The shape of a relationship is only known around the data
The models that we have used to describe the relationship between a response, Y, and explanatory variable, X, are usually only approximations to the 'real' relationship. For example, a scatterplot may look linear, but we really have no information about the shape of the relationship beyond our data.
As a result, the models that we have described may be used to predict Y from values of X that are within the range of x-values in our data, but we should be very cautious about using a fitted model for predictions outside this range. This is called extrapolation and it can be badly in error.
Avoid using a model to predict Y far beyond the available data.
What model for curvature is best?
We described two different types of nonlinear model for data with curvature — quadratic models and linear models based on transformed variables. There are many data sets for which both types of model fit equally well.

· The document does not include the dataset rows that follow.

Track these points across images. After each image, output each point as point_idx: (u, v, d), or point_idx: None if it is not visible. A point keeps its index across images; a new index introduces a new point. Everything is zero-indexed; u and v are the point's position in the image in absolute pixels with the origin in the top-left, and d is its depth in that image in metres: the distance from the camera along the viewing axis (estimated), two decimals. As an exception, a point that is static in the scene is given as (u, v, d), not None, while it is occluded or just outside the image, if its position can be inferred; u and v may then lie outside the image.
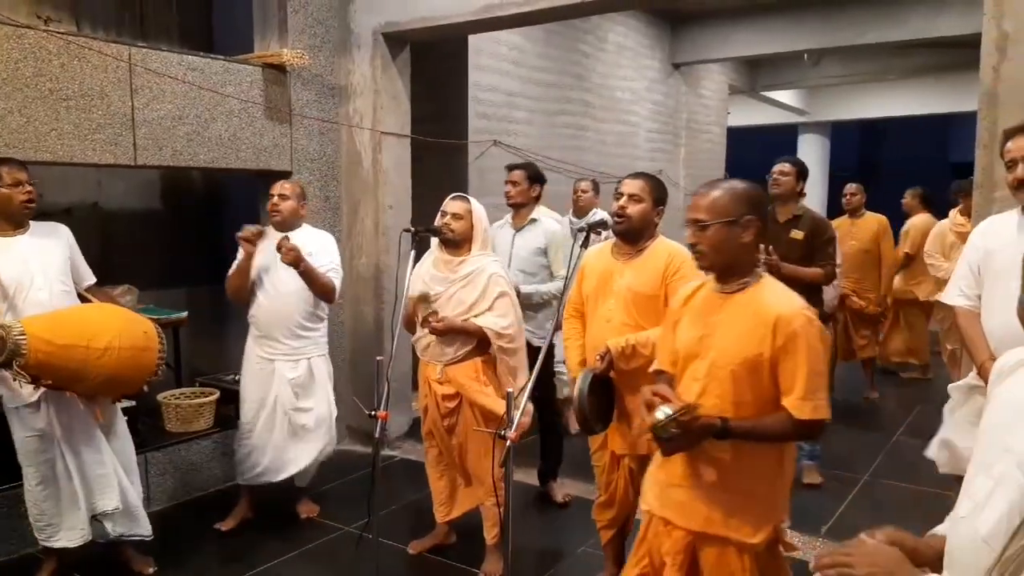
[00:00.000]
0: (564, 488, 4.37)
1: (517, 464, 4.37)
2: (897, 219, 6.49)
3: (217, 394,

However the different types of model can give very different predictions when used to extrapolate from the observed data. The data cannot help us to decide which is better.
GDP in the USA
For example, consider the time series of GDP (measured in billion dollars, corrected for inflation by being expressed in 1996 dollar terms) in the USA between 1960 and 2001.
We saw earlier that a quadratic model fitted well. In terms of an explanatory variable t that we define to be the year minus 1960 (so that 1960 is year t = 0, 1061 is year t = 1, ...) the least squares curve is
estimate of GDP = 2562.6 − 74.913 t + 2.0851 t2
The logarithm of the pressure is also approximately linearly related to boiling point with the equation
estimate of ln (GDP) = 7.851 + 0.03166 t
This equation can be rewritten in the form
estimate of GDP = exp( 7.851 + 0.03166 t )
The two models (quadratic in the original measurements and linear in the transformed measurements) both fit the data reasonably well with residual plots that are similar. The data give no indication of which of the alternative models fits better.
Use the pull-down menu to display the two fitted lines (Quadratic model and Log linear model). Observe that they almost coincide.
Select the option Both models, then use the slider to extend the two axes. Before about 1940 and after about 2020, the two models give very different predictions of GDP.
Indeed, the quadratic model (which is green) predicts that GDP would have been higher in 1920 than in 1940, which is clearly unreasonalbe! For these data, the log linear model conforms better to how we might expect GDP to have changed in the past.
However we really have little idea about which curve is better in the future— indeed, neither may adequately predict GDP. The point here is that...
Predictions from any model will be very unreliable if the predictions are made away from values of the explanatory variables where we have data. |